Thursday, July 19, 2012

Bermuda Postcards #1 - The colors of the island


We landed in Baltimore, late, and got up early the next day to board our ship and set sail for Bermuda.

Bermuda?  I thought Bermuda was in the Caribbean - clearly, I should've spent more time studying Geography.  More's the pity.

The island's by itself, lonely in the Atlantic Ocean, not the Caribbean Sea, making Bermuda a propitious location for rum-runners during our country's inglorious pursuit of Prohibition.

As much thoughtful consideration went into that pursuit as went into my studies of Geography.

And yes, we all thought it was peculiar that we were traveling into the Bermuda Triangle - willingly.  On a boat.  You scoff.  You say the Triangle is a myth.  To you I say, read about the USS Cyclops.  The single largest non-combat loss of life in the history of the US Navy?  When the Cyclops was lost in March of 1918.  Just lost - poof - the ship and its 306 crew members and passengers.  No wreckage ever found.

Yet you scoff?

I didn't scoff.  But I did drink.  Many Rob Roys.   I decided on Rob Roys when I saw that the ones mixed on board used Chivas.  My dad was an old Chivas man, so in his honor - lots of Rob Roys to make any thoughts of the Cyclops disappear, like a ship at sea.


The first thing you notice about Bermuda is the water - so turquoise, so blue.  And the further from shore, the deeper the hue.  The lines of demarcation, from blue to darker blue, are so straight as to appear fake, as if the sea has been photoshopped.

The blue of Bermuda isn't only found in its waters, the blue doesn't only surround the island with its shades--

--the blue seeps from those waters and runs down the undersides of bandstands.

Onto the island's walls.

From those walls back to the sky.  Of course, right?  Of course you'd want as much of that ocean blue to be with you on land.

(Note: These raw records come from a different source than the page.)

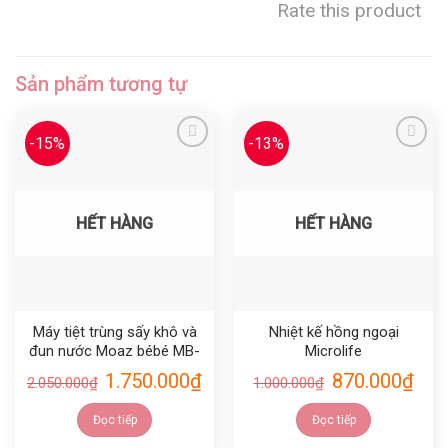
Rate this product
Sản phẩm tương tự
-15%
-13%
Yêu thích
Yêu thích
HẾT HÀNG
HẾT HÀNG
Máy tiệt trùng sấy khô và
Nhiệt kế hồng ngoại
đun nước Moaz bébé MB-
Microlife
031
1.750.000
₫
870.000
₫
2.050.000
₫
1.000.000
₫
Đọc tiếp
Đọc tiếp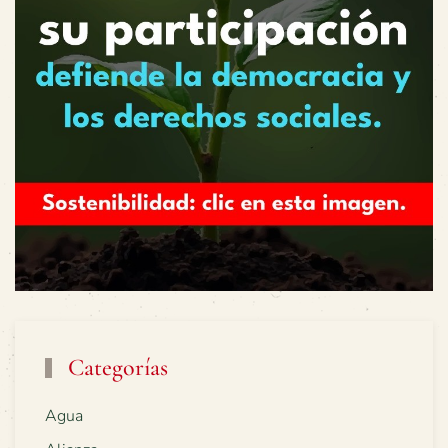
Categorías
Agua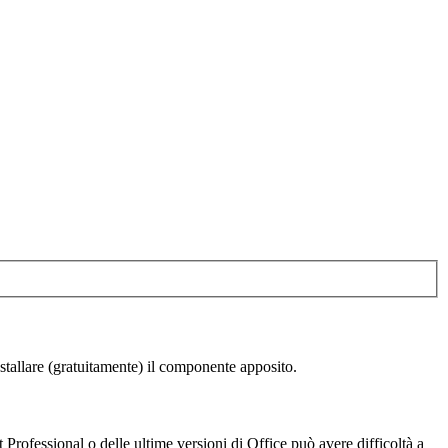
stallare (gratuitamente) il componente apposito.
Professional o delle ultime versioni di Office può avere difficoltà a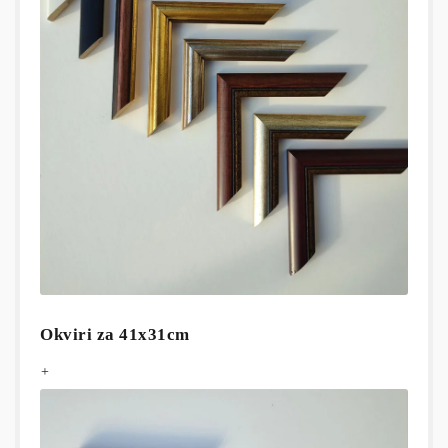
Okviri za 41x31cm
+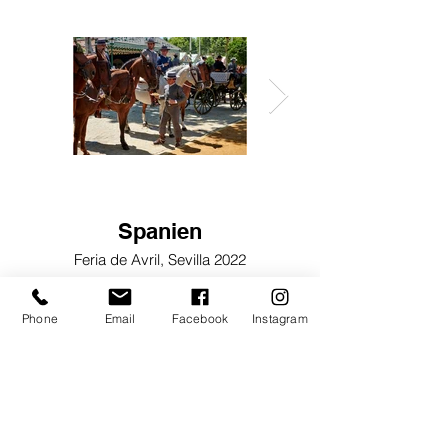
Spanien
Spanien
Feria de Avril, Sevilla 2022
Feria de Avril, Sevilla 2022
Phone
Email
Facebook
Instagram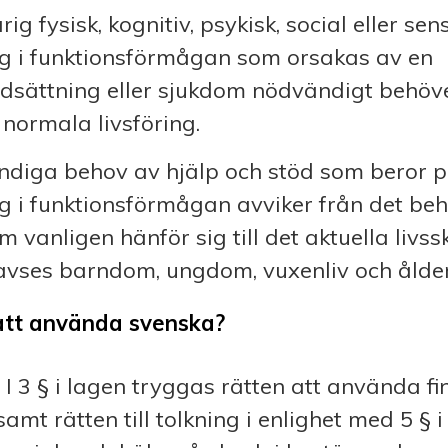
ig fysisk, kognitiv, psykisk, social eller sen
g i funktionsförmågan som orsakas av en
dsättning eller sjukdom nödvändigt behöver
 normala livsföring.
ndiga behov av hjälp och stöd som beror p
 i funktionsförmågan avviker från det beh
m vanligen hänför sig till det aktuella livs
 avses barndom, ungdom, vuxenliv och åld
 att använda svenska?
. I 3 § i lagen tryggas rätten att använda f
amt rätten till tolkning i enlighet med 5 § 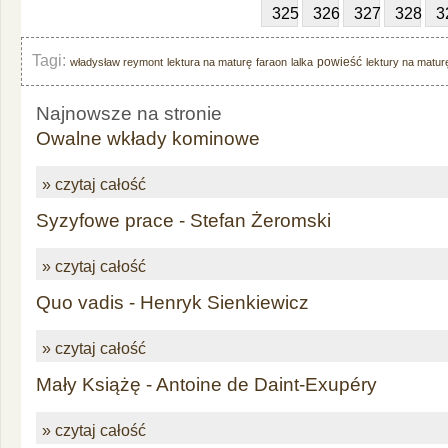
325
326
327
328
3
Tagi:
powieść
władysław reymont
lektura na maturę
faraon
lalka
lektury na matur
Najnowsze na stronie
Owalne wkłady kominowe
» czytaj całość
Syzyfowe prace - Stefan Żeromski
» czytaj całość
Quo vadis - Henryk Sienkiewicz
» czytaj całość
Mały Książę - Antoine de Daint-Exupéry
» czytaj całość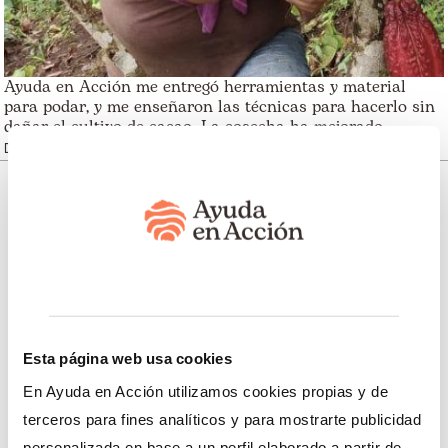
Ayuda en Acción me entregó herramientas y material
para podar, y me enseñaron las técnicas para hacerlo sin
dañar el cultivo de cacao. La cosecha ha mejorado.
Doris Tipán, agricultora de la provincia de Cotopaxi
Somos transparentes. Nos avalan:
Esta página web usa cookies
Somos miembros de:
En Ayuda en Acción utilizamos cookies propias y de
terceros para fines analíticos y para mostrarte publicidad
personalizada en base a un perfil elaborado a partir de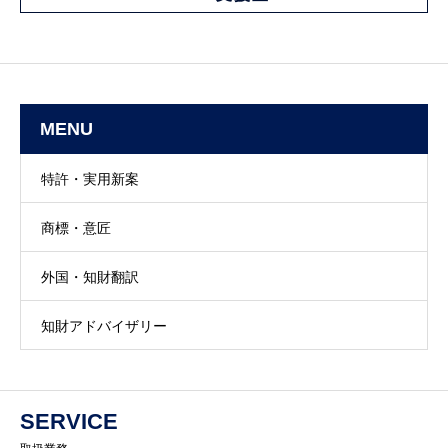
MENU
特許・実用新案
商標・意匠
外国・知財翻訳
知財アドバイザリー
SERVICE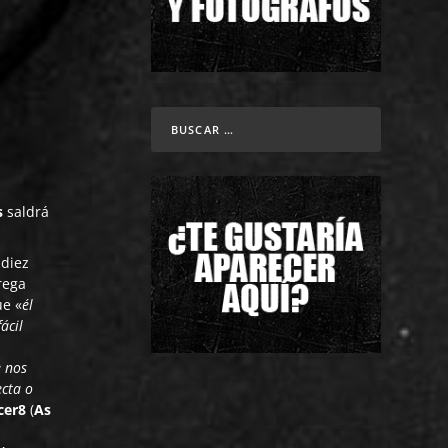
s
saldrá
 diez
rega
ue «
él
ácil
e nos
ecta o
cer8
(
As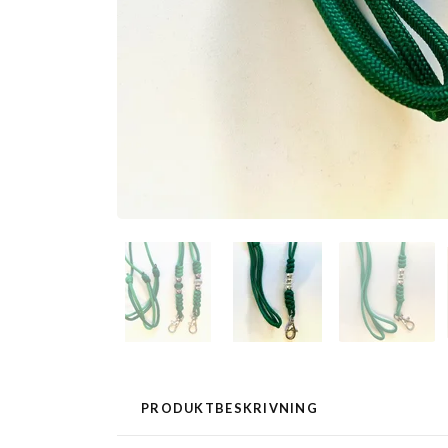
PRODUKTBESKRIVNING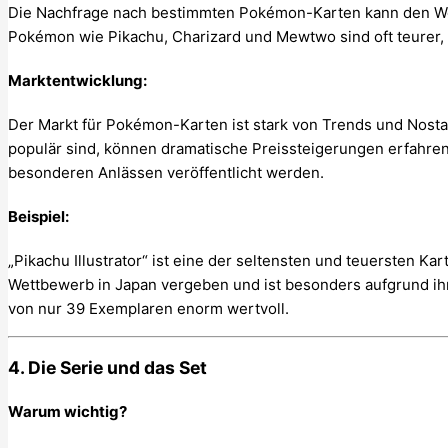
Die Nachfrage nach bestimmten Pokémon-Karten kann den Wer
Pokémon wie Pikachu, Charizard und Mewtwo sind oft teurer,
Marktentwicklung:
Der Markt für Pokémon-Karten ist stark von Trends und Nostal
populär sind, können dramatische Preissteigerungen erfahren,
besonderen Anlässen veröffentlicht werden.
Beispiel:
„Pikachu Illustrator“ ist eine der seltensten und teuersten Kar
Wettbewerb in Japan vergeben und ist besonders aufgrund ihr
von nur 39 Exemplaren enorm wertvoll.
4. Die Serie und das Set
Warum wichtig?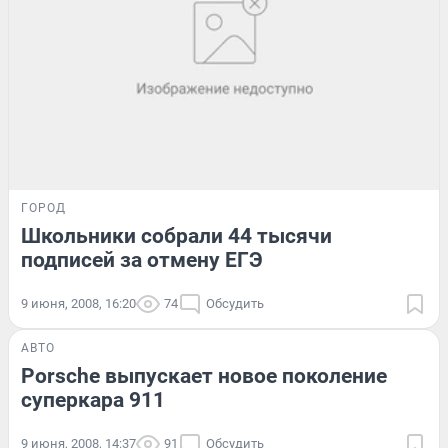
ГОРОД
Школьники собрали 44 тысячи
подписей за отмену ЕГЭ
9 июня, 2008, 16:20
74
Обсудить
АВТО
Porsche выпускает новое поколение
суперкара 911
9 июня, 2008, 14:37
91
Обсудить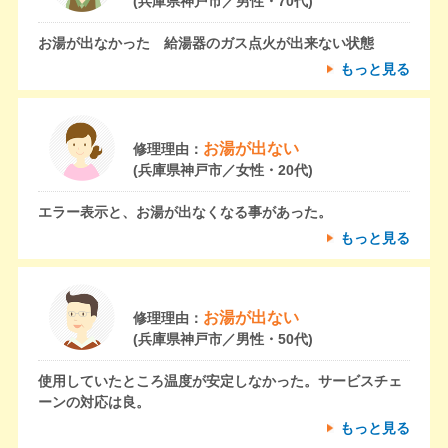
(兵庫県神戸市／男性・70代)
お湯が出なかった 給湯器のガス点火が出来ない状態
もっと見る
お湯が出ない
修理理由：
(兵庫県神戸市／女性・20代)
エラー表示と、お湯が出なくなる事があった。
もっと見る
お湯が出ない
修理理由：
(兵庫県神戸市／男性・50代)
使用していたところ温度が安定しなかった。サービスチェ
ーンの対応は良。
もっと見る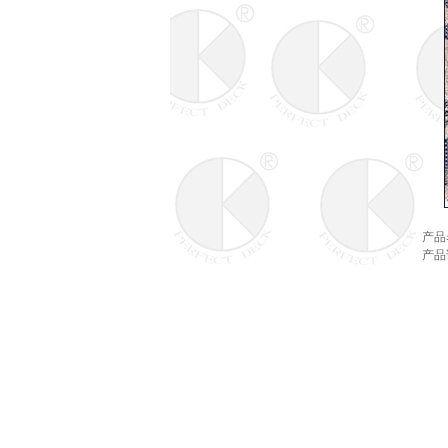
产品
产品
wholesale
nfl
jerseys
Wholesale
MLB
Jerseys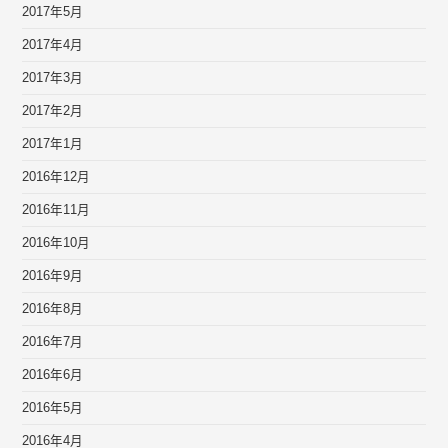
2017年5月
2017年4月
2017年3月
2017年2月
2017年1月
2016年12月
2016年11月
2016年10月
2016年9月
2016年8月
2016年7月
2016年6月
2016年5月
2016年4月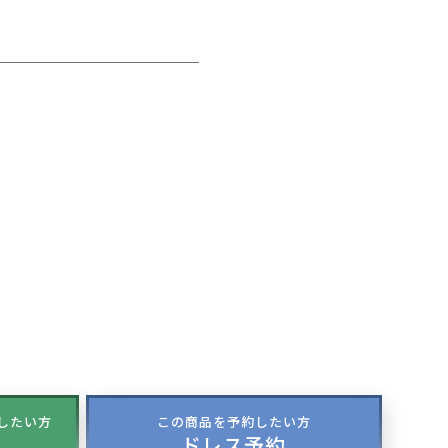
談したい方
この商品を予約したい方
ドレス予約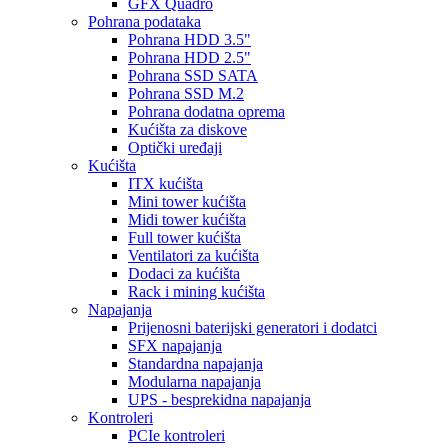
GFX Quadro
Pohrana podataka
Pohrana HDD 3.5"
Pohrana HDD 2.5"
Pohrana SSD SATA
Pohrana SSD M.2
Pohrana dodatna oprema
Kućišta za diskove
Optički uređaji
Kućišta
ITX kućišta
Mini tower kućišta
Midi tower kućišta
Full tower kućišta
Ventilatori za kućišta
Dodaci za kućišta
Rack i mining kućišta
Napajanja
Prijenosni baterijski generatori i dodatci
SFX napajanja
Standardna napajanja
Modularna napajanja
UPS - besprekidna napajanja
Kontroleri
PCIe kontroleri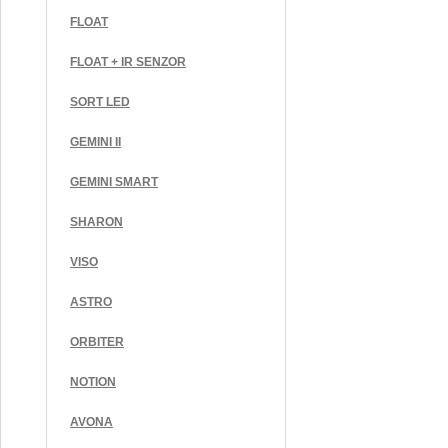
FLOAT
FLOAT + IR SENZOR
SORT LED
GEMINI II
GEMINI SMART
SHARON
VISO
ASTRO
ORBITER
NOTION
AVONA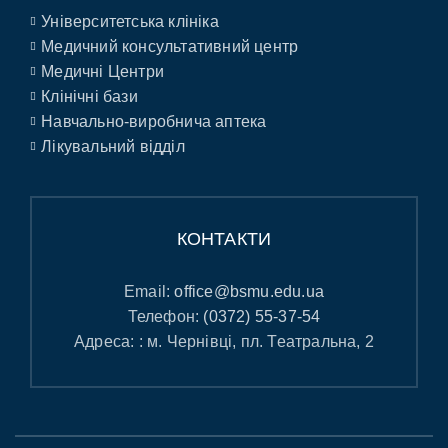
Університетська клініка
Медичний консультативний центр
Медичні Центри
Клінічні бази
Навчально-виробнича аптека
Лікувальний відділ
КОНТАКТИ
Email:
office@bsmu.edu.ua
Телефон:
(0372) 55-37-54
Адреса: : м. Чернівці, пл. Театральна, 2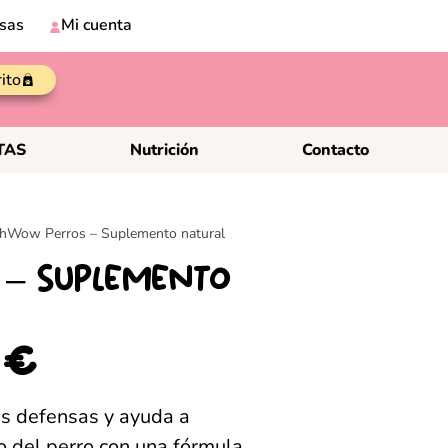
sas
Mi cuenta
rito
TAS
Nutrición
Contacto
shWow Perros – Suplemento natural
 – Suplemento
0
€
 defensas y ayuda a
o del perro con una fórmula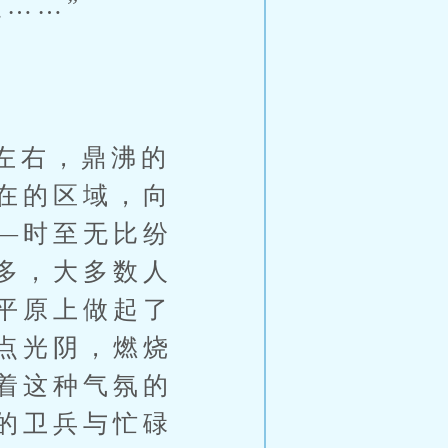
……”
左右，鼎沸的
在的区域，向
—时至无比纷
多，大多数人
平原上做起了
点光阴，燃烧
着这种气氛的
的卫兵与忙碌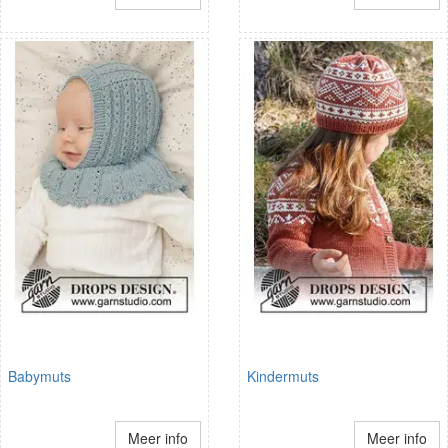
Babymuts
Kindermuts
Meer info
Meer info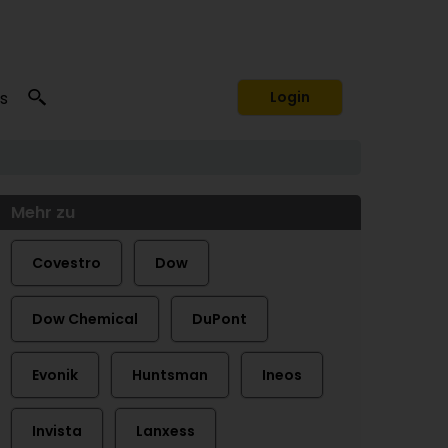
s
Login
Mehr zu
Covestro
Dow
Dow Chemical
DuPont
Evonik
Huntsman
Ineos
Invista
Lanxess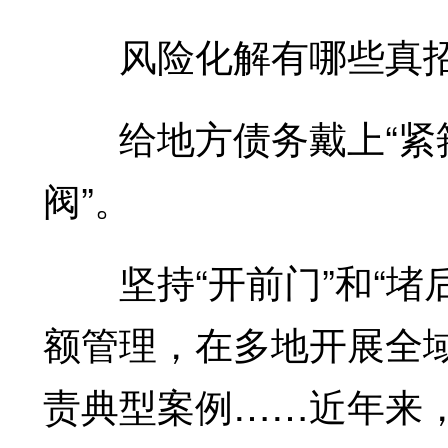
风险化解有哪些真招
给地方债务戴上“紧箍
阀”。
坚持“开前门”和“堵
额管理，在多地开展全
责典型案例……近年来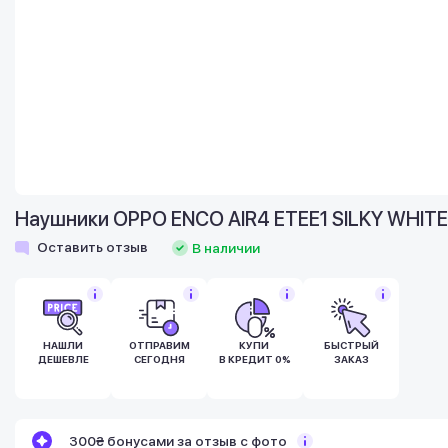
Наушники OPPO ENCO AIR4 ETEE1 SILKY WHITE
Оставить отзыв
В наличии
НАШЛИ
ОТПРАВИМ
КУПИ
БЫСТРЫЙ
ДЕШЕВЛЕ
СЕГОДНЯ
В КРЕДИТ 0%
ЗАКАЗ
Бонусы становятся активными спустя 14
300₴ бонусами за отзыв с фото
дней после покупки.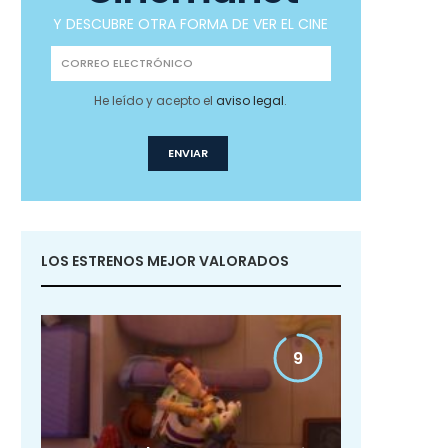
Y DESCUBRE OTRA FORMA DE VER EL CINE
He leído y acepto el
aviso legal
.
LOS ESTRENOS MEJOR VALORADOS
9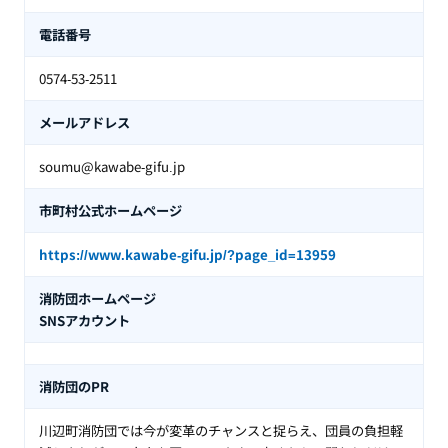
電話番号
0574-53-2511
メールアドレス
soumu@kawabe-gifu.jp
市町村公式ホームページ
https://www.kawabe-gifu.jp/?page_id=13959
消防団ホームページ
SNSアカウント
消防団のPR
川辺町消防団では今が変革のチャンスと捉らえ、団員の負担軽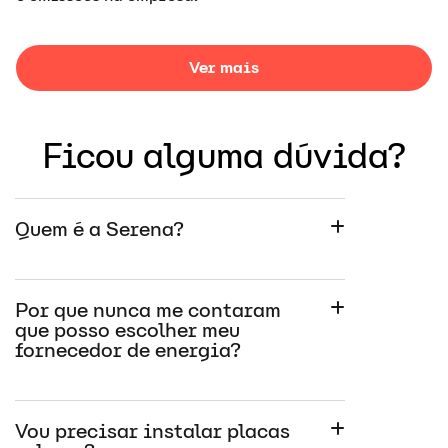
Ver mais
Ficou alguma dúvida?
Quem é a Serena?
Por que nunca me contaram
que posso escolher meu
fornecedor de energia?
Vou precisar instalar placas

The beaches are unbelievable, indeed - that's what you'll remember when you visit.  And you should.  Visit.  But the colors of the island?  The colors you'll pass as you travel to Horseshoe Bay?  Don't forget the colors.

And it's all just ridiculously beautiful.  But blue is only the beginning.  Yellow, more turquoise, green.  Pastels everywhere.




 
One of the islanders I met, Anthony Pettit, a seller of good things old - books, bottles, maps - laughed as we drove from the Dockyard to his house in Hamilton.  Yes, he said, we do like our buildings to be bright.  Some people think they can be too bright.

But they're - joyful, I said.  Joyful being the only word I could think of that encapsulated the glee and delight behind the paint choices.  It all reminded me of Greece - where they don't hide miscellaneous architectural details.  Is there a water pipe that incongruously runs up the outside of a wall?  Here in the states we'd paint the pipe the color of the wall to mask it.  In Greece?  On the islands?  That wall is going to be white, but the pipe they'll paint blue.  Bright blue.  Letting everyone know - here's a pipe!

The difference between Bermuda and Greece is, of course, the choice of color.  Or choices.  In Greece, most of the accents remain blue, whereas here in Bermuda, the houses look like different colored gems strewn amid its twenty square miles.

Did I mention how ridiculously beautiful it all is?  All the color?  Like that purple shirt, against the salmon wall?  How great is that?


If you lived in Bermuda, surrounded by turquoise water, where hibiscus grows wild, wouldn't you want your house or cottage to add to the surroundings?


It's lucky there isn't a Bermudan homeowners association dictating which shade of beige can be used to cover domiciles.

So let's end where we started.  With Bermuda blue.  If you're lucky, when you visit, you'll be accompanied by an eight-year-old who just so happens to bring her own blue with her wherever she goes.  And to see Bermuda blue reflected in her own?

 


I'd go back for that.  Wouldn't you?